Task input:
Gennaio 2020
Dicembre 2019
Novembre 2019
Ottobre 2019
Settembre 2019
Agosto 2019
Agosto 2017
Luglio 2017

Required action: Write out again only the lines from the one with "Novembre 2019" through the last line of the records above. Keep every word as it stands.

Solution below:
Novembre 2019
Ottobre 2019
Settembre 2019
Agosto 2019
Agosto 2017
Luglio 2017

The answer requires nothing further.